De Jean-Pierre Maugendre, président de Renaissance catholique :
En ce 19 juillet 1870 la ville de Rome est en liesse. La foule a envahi la basilique Saint Pierre pour célébrer la promulgation, la veille, par le concile Vatican I, de la constitution Pastor Aeternus qui définit le dogme de l’infaillibilité pontificale. Le même jour la France déclare la guerre à la Prusse, mettant ainsi fin au concile. Le cent-cinquantième anniversaire de cette promulgation est passé quasiment inaperçu. Seules se sont intéressés à ce sujet quelques personnalités ou publications de la mouvance dite des catholiques « observants », « intransigeants », etc. Signalons un copieux dossier de la revue thomiste : Le sel de la terre : « Vatican I : concile fondamental » et une conférence, disponible en cd, de Philippe Roy-Lysencourt, de l’Institut d’Etude du Christianisme : « Histoire du premier concile du Vatican ». Manifestement le sujet met tout le monde un peu mal à l’aise.

Données fournies:

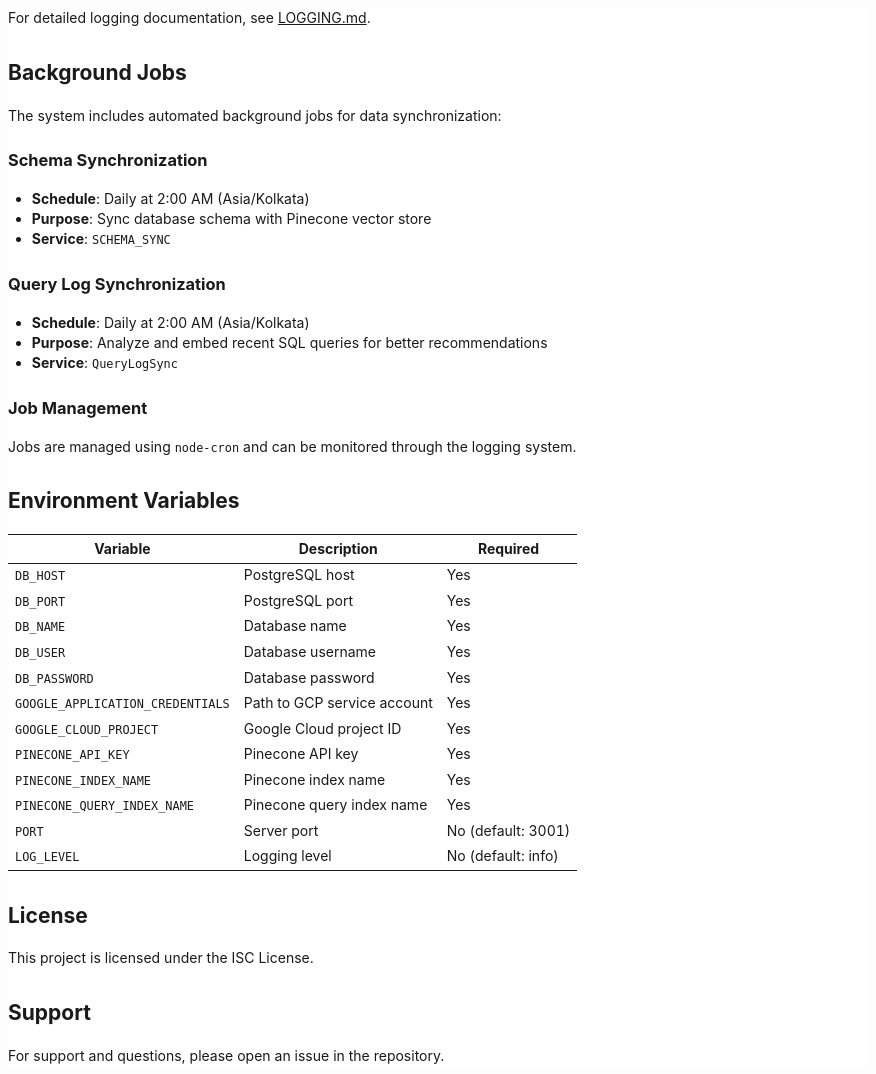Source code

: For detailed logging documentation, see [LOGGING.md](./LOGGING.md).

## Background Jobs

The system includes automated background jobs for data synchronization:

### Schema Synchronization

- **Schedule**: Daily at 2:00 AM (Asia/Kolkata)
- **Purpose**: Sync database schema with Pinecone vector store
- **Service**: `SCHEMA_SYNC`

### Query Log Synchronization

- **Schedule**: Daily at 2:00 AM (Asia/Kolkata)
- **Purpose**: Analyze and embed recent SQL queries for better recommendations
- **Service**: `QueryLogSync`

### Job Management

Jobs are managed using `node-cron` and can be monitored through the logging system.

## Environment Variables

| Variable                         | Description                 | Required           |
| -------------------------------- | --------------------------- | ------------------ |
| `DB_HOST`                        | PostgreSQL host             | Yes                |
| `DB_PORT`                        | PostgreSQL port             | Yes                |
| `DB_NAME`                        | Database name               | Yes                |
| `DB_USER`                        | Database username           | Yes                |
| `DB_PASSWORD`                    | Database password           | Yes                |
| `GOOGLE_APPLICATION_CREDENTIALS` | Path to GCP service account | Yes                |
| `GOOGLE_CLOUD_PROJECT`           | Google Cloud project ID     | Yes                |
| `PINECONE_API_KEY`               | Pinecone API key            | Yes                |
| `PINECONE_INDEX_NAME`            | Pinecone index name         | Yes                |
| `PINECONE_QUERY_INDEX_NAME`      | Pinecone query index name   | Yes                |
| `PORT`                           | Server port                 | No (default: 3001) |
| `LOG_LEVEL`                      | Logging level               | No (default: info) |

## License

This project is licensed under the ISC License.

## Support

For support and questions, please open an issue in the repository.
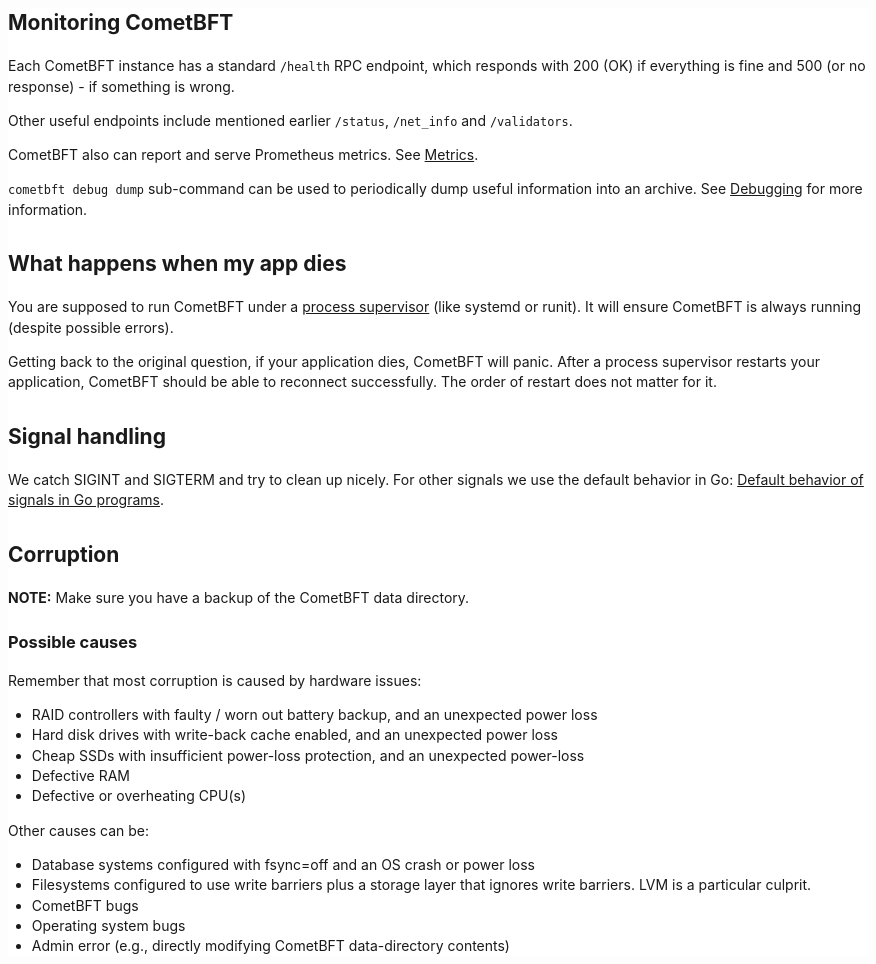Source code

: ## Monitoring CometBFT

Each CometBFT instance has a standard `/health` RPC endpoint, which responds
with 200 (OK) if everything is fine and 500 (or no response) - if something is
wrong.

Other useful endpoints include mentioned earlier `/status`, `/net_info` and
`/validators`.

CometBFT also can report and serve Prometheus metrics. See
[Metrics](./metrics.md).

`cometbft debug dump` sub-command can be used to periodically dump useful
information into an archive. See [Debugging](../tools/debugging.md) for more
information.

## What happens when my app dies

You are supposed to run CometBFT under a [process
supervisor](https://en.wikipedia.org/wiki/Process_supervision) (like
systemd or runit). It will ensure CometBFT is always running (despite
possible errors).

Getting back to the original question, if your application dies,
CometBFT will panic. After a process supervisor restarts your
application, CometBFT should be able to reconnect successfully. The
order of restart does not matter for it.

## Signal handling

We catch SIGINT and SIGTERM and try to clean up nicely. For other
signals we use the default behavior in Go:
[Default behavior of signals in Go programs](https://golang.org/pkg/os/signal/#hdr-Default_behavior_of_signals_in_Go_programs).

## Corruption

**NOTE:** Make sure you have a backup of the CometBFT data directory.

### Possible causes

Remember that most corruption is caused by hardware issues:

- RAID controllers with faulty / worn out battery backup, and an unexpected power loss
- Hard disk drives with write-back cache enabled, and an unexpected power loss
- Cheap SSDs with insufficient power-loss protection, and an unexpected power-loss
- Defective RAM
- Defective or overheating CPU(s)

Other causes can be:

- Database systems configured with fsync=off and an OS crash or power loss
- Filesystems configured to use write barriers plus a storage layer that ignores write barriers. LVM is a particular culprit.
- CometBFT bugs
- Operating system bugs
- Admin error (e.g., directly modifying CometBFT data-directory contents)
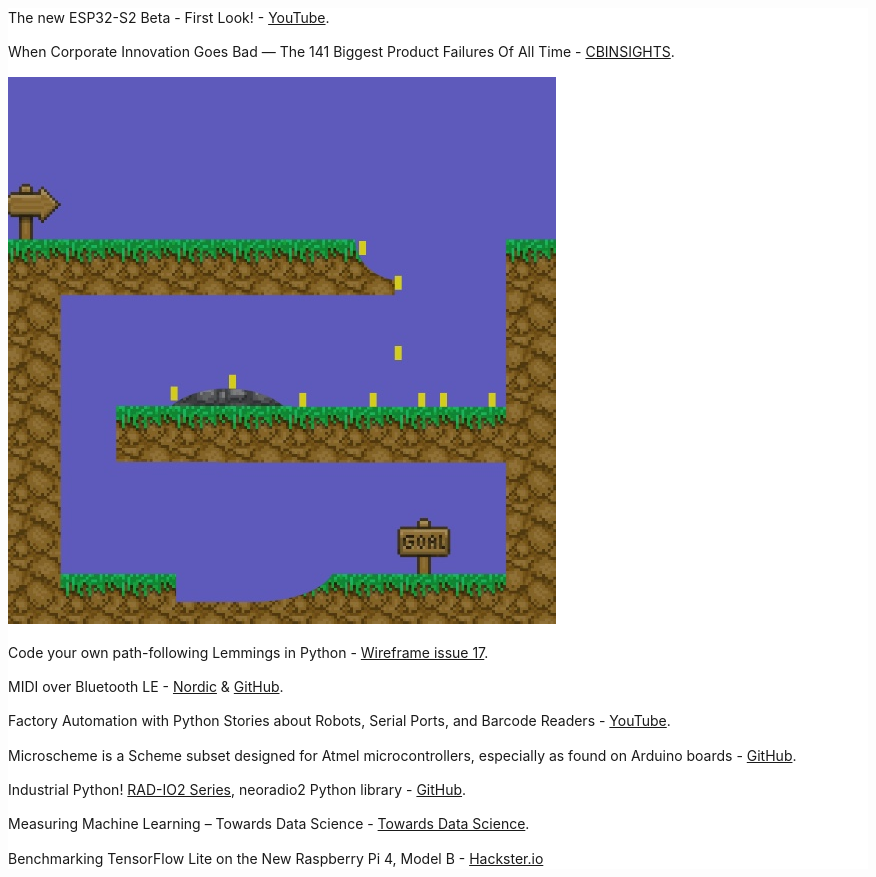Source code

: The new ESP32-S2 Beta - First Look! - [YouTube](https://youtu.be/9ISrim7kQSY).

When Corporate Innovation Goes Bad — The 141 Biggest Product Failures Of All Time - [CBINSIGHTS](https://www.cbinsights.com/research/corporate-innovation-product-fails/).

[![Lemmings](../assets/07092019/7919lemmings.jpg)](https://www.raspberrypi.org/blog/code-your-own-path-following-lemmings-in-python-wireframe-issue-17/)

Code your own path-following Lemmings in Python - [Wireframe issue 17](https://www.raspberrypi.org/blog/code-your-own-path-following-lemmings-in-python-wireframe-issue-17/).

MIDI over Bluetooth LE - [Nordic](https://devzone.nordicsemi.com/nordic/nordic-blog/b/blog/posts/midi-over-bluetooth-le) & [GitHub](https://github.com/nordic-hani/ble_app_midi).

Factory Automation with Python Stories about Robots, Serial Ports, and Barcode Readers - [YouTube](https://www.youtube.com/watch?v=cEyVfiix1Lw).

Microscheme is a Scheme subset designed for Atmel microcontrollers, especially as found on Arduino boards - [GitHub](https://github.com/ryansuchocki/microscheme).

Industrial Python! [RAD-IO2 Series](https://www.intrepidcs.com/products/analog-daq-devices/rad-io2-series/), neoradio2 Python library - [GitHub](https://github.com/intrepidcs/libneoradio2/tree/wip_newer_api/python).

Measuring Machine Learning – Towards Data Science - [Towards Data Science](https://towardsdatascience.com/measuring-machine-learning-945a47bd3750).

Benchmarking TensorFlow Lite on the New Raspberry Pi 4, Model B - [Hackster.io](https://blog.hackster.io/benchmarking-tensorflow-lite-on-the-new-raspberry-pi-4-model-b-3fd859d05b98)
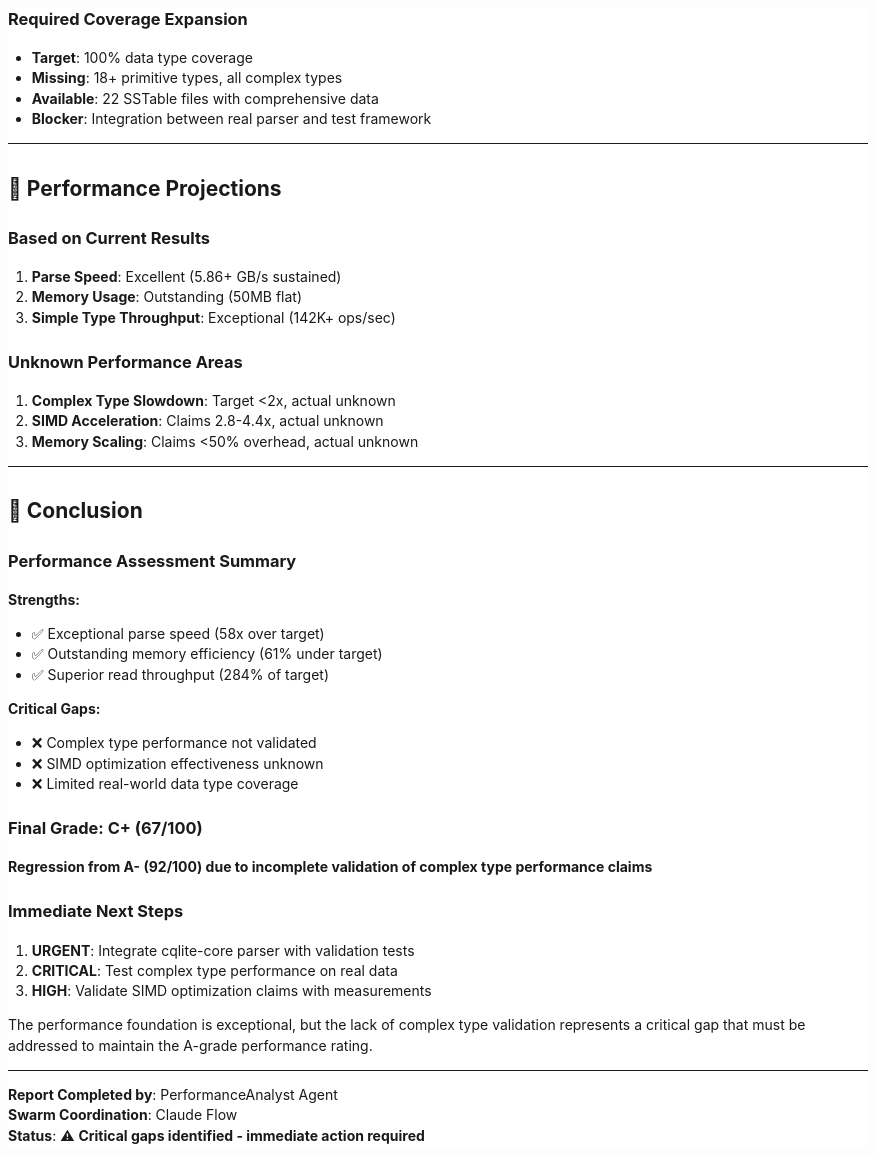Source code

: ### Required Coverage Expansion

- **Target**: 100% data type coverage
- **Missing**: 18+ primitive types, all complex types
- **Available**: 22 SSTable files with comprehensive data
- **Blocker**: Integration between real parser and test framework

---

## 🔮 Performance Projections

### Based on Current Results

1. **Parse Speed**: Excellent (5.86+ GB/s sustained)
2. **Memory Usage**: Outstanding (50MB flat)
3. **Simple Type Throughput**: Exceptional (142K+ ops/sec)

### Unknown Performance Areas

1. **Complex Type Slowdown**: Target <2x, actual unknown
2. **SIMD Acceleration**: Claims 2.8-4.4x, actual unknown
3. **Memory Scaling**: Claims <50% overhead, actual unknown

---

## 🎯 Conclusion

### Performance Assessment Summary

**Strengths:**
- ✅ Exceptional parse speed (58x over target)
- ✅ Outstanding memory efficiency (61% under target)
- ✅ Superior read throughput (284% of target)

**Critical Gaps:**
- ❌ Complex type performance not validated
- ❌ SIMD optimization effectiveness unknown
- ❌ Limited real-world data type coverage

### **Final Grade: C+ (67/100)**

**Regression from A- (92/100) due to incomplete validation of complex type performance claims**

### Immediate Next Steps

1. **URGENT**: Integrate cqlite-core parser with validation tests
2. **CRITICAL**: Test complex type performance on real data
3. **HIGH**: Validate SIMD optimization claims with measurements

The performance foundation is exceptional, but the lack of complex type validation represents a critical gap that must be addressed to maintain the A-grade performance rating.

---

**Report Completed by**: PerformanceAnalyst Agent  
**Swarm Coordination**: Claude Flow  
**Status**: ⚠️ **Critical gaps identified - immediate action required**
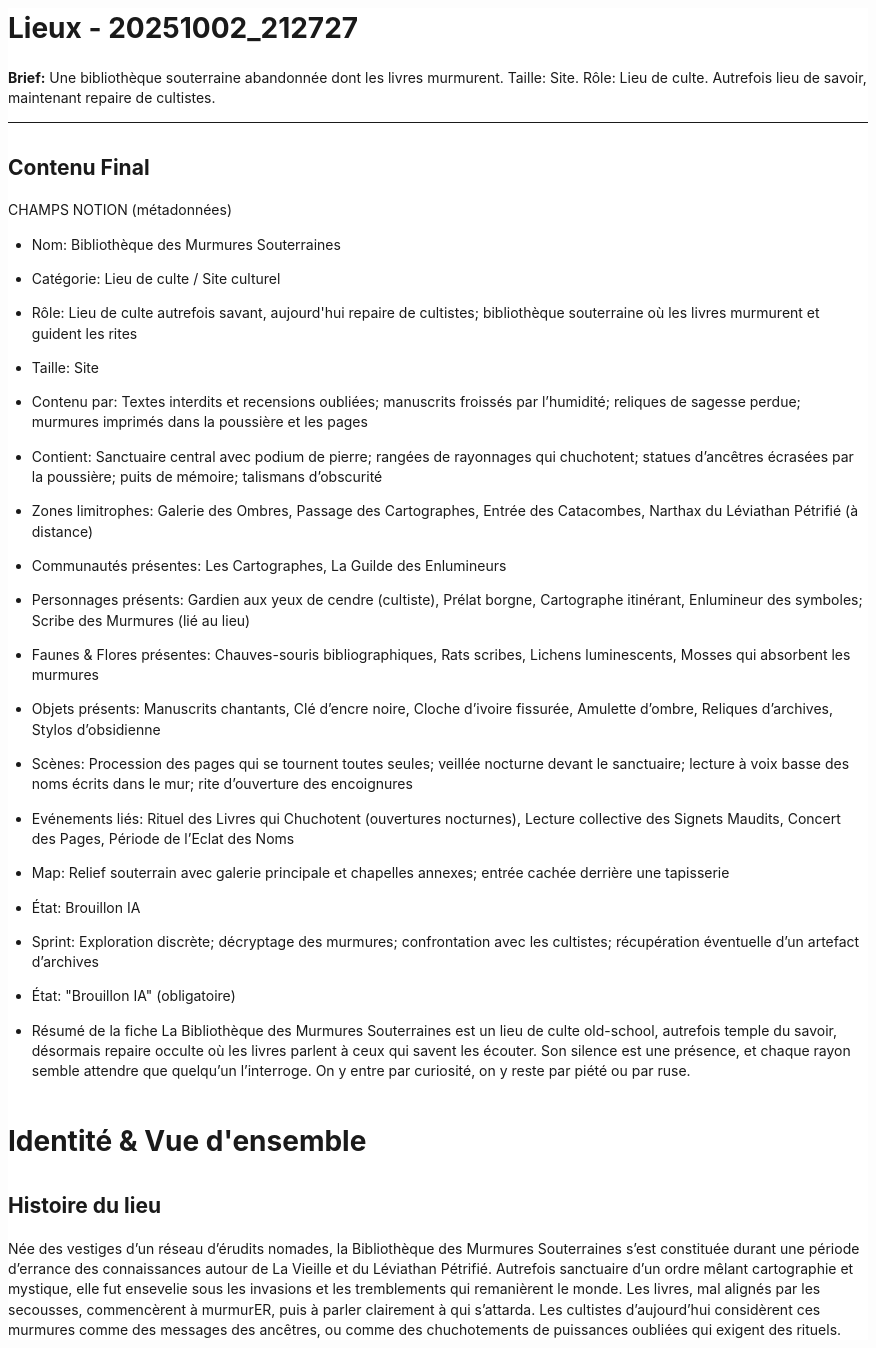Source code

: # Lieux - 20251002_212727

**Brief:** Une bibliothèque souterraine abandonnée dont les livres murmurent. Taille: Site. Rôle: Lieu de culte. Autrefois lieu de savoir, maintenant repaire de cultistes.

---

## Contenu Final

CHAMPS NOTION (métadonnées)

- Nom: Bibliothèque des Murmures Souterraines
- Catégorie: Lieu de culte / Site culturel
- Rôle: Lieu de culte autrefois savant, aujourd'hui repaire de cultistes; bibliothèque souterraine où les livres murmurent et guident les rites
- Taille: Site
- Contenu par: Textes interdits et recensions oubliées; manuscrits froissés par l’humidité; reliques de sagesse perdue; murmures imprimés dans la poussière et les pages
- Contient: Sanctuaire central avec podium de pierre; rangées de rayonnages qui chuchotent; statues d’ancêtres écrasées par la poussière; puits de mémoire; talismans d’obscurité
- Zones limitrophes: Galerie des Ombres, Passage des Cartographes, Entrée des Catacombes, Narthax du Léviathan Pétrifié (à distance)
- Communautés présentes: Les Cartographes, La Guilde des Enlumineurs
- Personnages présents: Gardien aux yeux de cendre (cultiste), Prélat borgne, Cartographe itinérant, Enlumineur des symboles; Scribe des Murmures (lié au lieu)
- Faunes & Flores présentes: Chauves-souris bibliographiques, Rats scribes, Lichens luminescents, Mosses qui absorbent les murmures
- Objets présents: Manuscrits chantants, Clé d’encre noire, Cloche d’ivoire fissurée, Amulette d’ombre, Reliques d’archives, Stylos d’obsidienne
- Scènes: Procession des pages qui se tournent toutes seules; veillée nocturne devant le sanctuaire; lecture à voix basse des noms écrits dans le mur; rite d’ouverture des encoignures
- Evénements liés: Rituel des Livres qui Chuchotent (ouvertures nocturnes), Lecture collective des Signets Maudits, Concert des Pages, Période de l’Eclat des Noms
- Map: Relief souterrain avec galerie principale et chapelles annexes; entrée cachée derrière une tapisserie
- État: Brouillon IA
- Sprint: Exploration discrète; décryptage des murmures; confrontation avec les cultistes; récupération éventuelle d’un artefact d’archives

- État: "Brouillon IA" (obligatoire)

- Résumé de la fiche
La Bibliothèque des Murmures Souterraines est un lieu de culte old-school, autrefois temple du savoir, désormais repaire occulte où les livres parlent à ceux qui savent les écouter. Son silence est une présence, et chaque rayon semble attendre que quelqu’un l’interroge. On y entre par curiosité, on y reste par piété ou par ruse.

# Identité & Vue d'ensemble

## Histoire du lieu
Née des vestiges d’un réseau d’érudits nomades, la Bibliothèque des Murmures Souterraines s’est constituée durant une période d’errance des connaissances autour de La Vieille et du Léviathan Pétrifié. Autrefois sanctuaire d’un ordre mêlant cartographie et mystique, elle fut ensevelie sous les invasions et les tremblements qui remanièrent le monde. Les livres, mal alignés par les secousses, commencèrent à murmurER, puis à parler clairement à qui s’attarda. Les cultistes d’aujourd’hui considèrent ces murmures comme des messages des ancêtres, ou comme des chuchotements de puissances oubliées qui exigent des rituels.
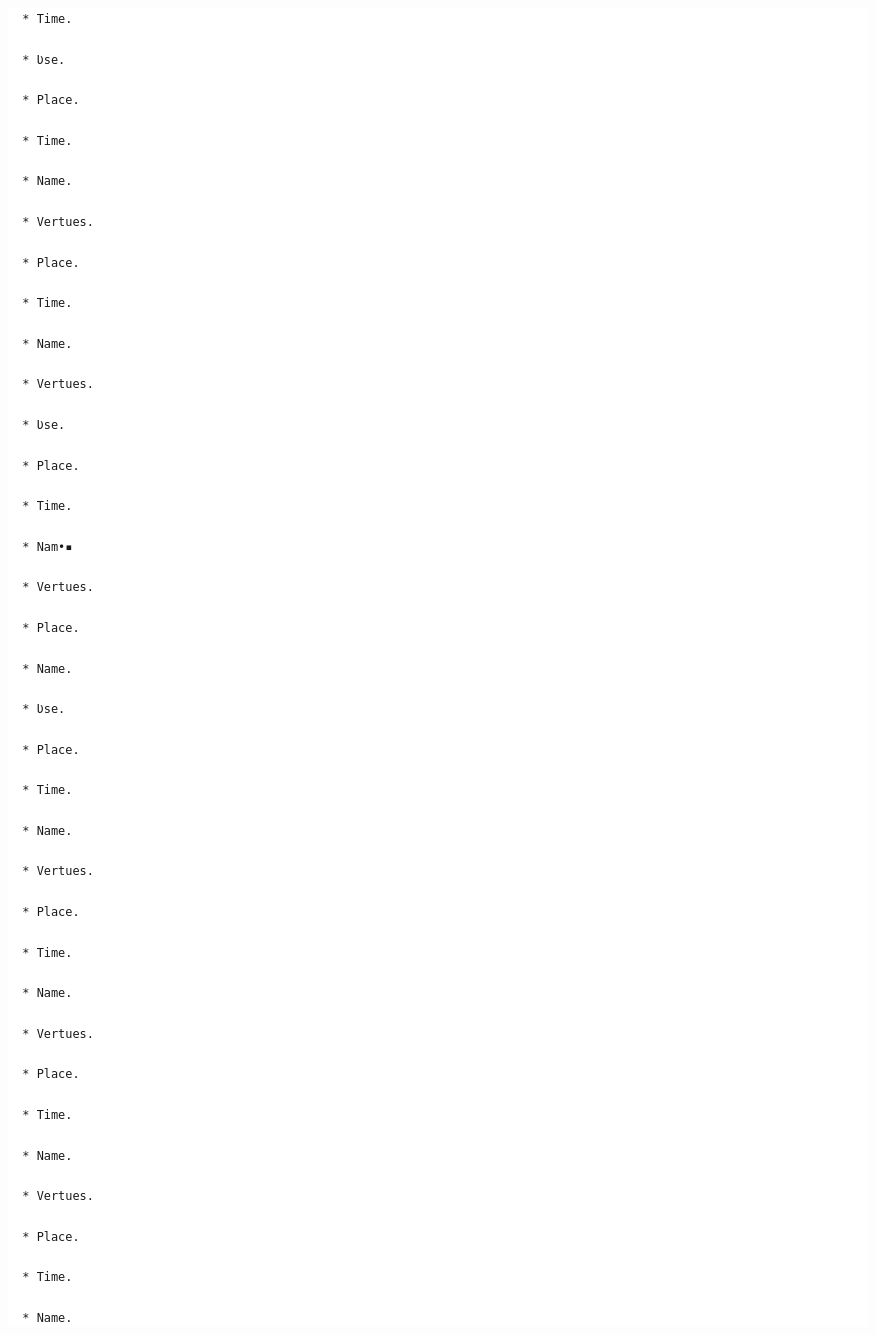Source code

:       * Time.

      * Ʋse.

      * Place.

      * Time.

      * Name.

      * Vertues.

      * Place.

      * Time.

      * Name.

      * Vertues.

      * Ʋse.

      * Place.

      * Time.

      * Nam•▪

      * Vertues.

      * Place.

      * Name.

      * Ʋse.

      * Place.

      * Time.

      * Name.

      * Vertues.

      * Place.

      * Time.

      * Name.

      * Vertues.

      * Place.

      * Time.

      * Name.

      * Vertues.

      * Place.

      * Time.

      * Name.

Questions de lecture:
1 - Répondez à ces questions sur l'extrait :
(a) Quelle constitution le concile Vatican I a-t-il promulguée, et quel dogme définit-elle ?
(b) Qu'a fait la France le 19 juillet 1870, et avec quelle conséquence pour le concile ?
(c) Quel est le titre du dossier publié par la revue Le sel de la terre ?
2 - Convertissez en liste numérotée les lignes du listing allant de son début jusqu'à la ligne contenant « ## Environment Variables », cette dernière incluse. Omettez les lignes vides et laissez les images de côté.

Réponses ci-dessous:
1 -
(a) La constitution Pastor Aeternus, qui définit le dogme de l'infaillibilité pontificale.
(b) Elle a déclaré la guerre à la Prusse, ce qui a mis fin au concile.
(c) « Vatican I : concile fondamental ».

2 -
1. Source code
2. : For detailed logging documentation, see [LOGGING.md](./LOGGING.md).
3. ## Background Jobs
4. The system includes automated background jobs for data synchronization:
5. ### Schema Synchronization
6. - **Schedule**: Daily at 2:00 AM (Asia/Kolkata)
7. - **Purpose**: Sync database schema with Pinecone vector store
8. - **Service**: `SCHEMA_SYNC`
9. ### Query Log Synchronization
10. - **Schedule**: Daily at 2:00 AM (Asia/Kolkata)
11. - **Purpose**: Analyze and embed recent SQL queries for better recommendations
12. - **Service**: `QueryLogSync`
13. ### Job Management
14. Jobs are managed using `node-cron` and can be monitored through the logging system.
15. ## Environment Variables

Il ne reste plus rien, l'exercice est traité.